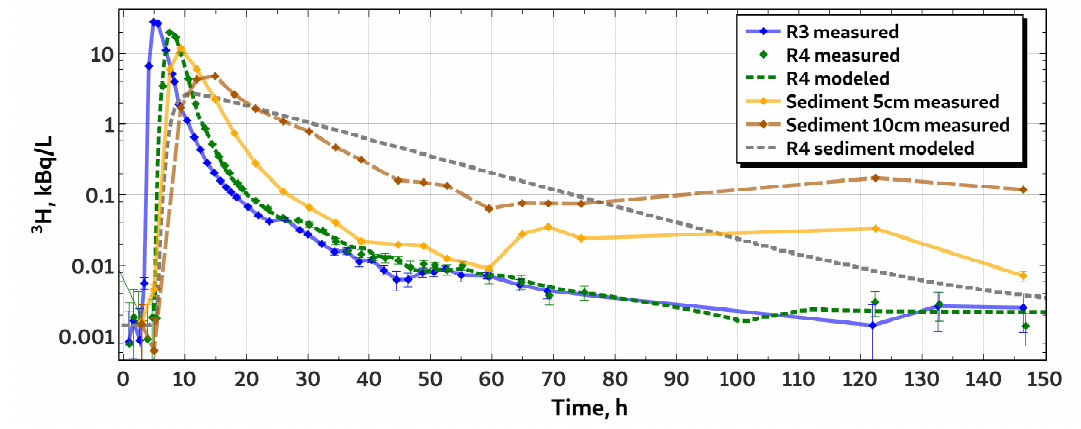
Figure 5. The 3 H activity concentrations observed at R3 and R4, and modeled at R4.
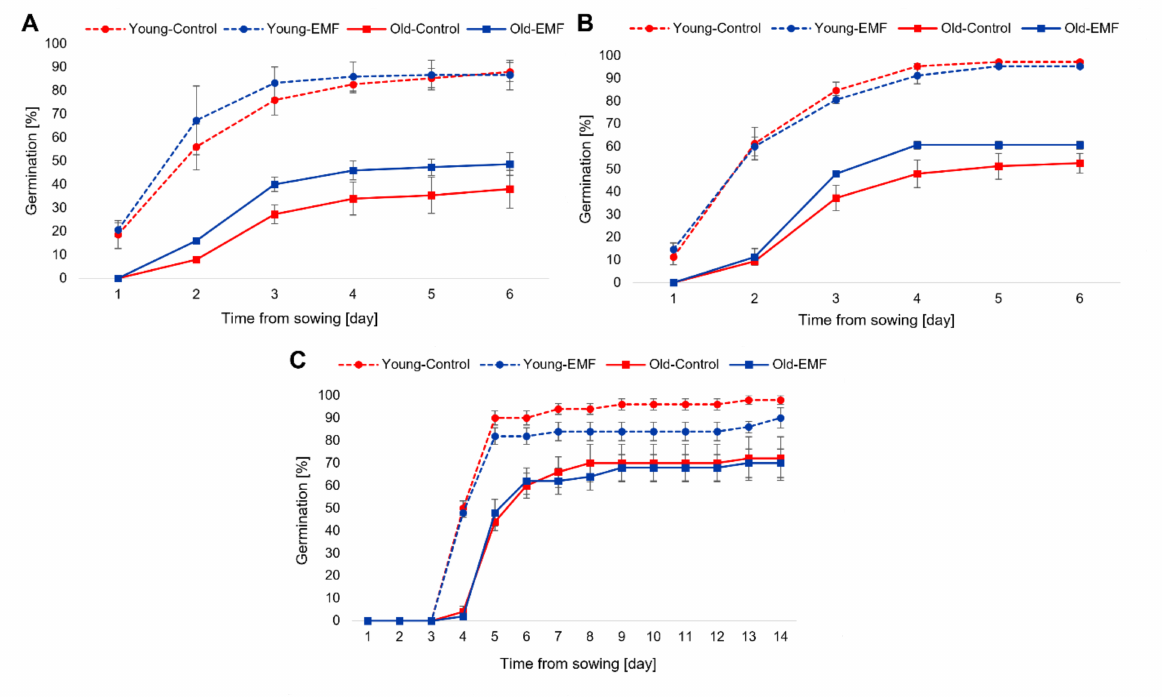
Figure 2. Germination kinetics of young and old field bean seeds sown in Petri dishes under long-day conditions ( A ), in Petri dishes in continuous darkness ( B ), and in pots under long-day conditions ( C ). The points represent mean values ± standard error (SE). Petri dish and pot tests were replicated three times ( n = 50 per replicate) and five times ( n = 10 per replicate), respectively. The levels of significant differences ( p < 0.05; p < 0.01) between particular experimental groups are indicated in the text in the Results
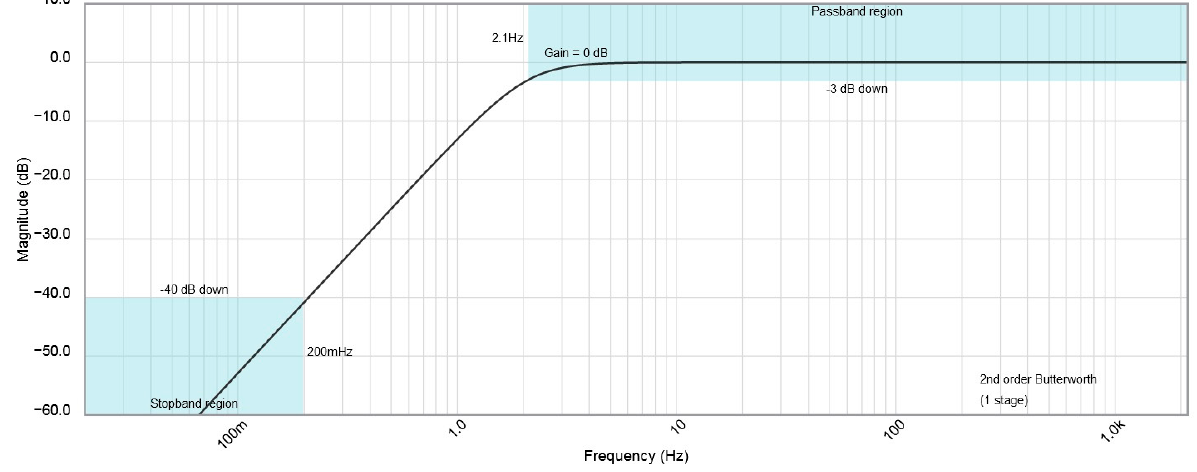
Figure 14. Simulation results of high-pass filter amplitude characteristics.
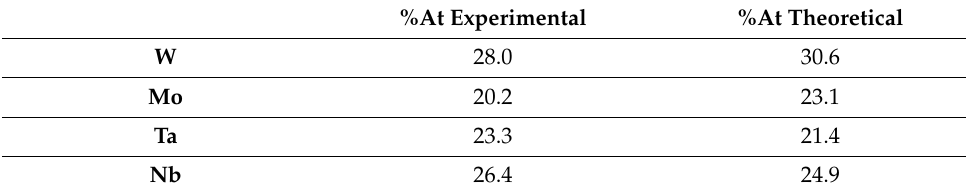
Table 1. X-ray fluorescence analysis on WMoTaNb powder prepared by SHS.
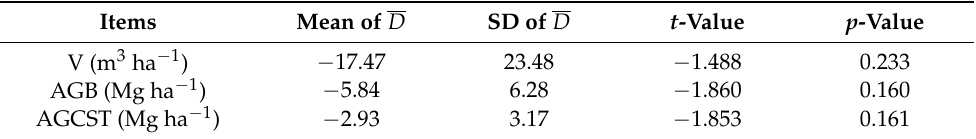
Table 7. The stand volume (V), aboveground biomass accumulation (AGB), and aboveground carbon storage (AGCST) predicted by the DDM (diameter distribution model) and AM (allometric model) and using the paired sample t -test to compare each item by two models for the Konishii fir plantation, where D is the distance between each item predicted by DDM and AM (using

__________

What you have to do | Identify the lines of the entries containing the string "Figure". Copy each such line.

Written answer |
Figure 5. The 3 H activity concentrations observed at R3 and R4, and modeled at R4.
Figure 2. Germination kinetics of young and old field bean seeds sown in Petri dishes under long-day conditions ( A ), in Petri dishes in continuous darkness ( B ), and in pots under long-day conditions ( C ). The points represent mean values ± standard error (SE). Petri dish and pot tests were replicated three times ( n = 50 per replicate) and five times ( n = 10 per replicate), respectively. The levels of significant differences ( p < 0.05; p < 0.01) between particular experimental groups are indicated in the text in the Results
Figure 14. Simulation results of high-pass filter amplitude characteristics.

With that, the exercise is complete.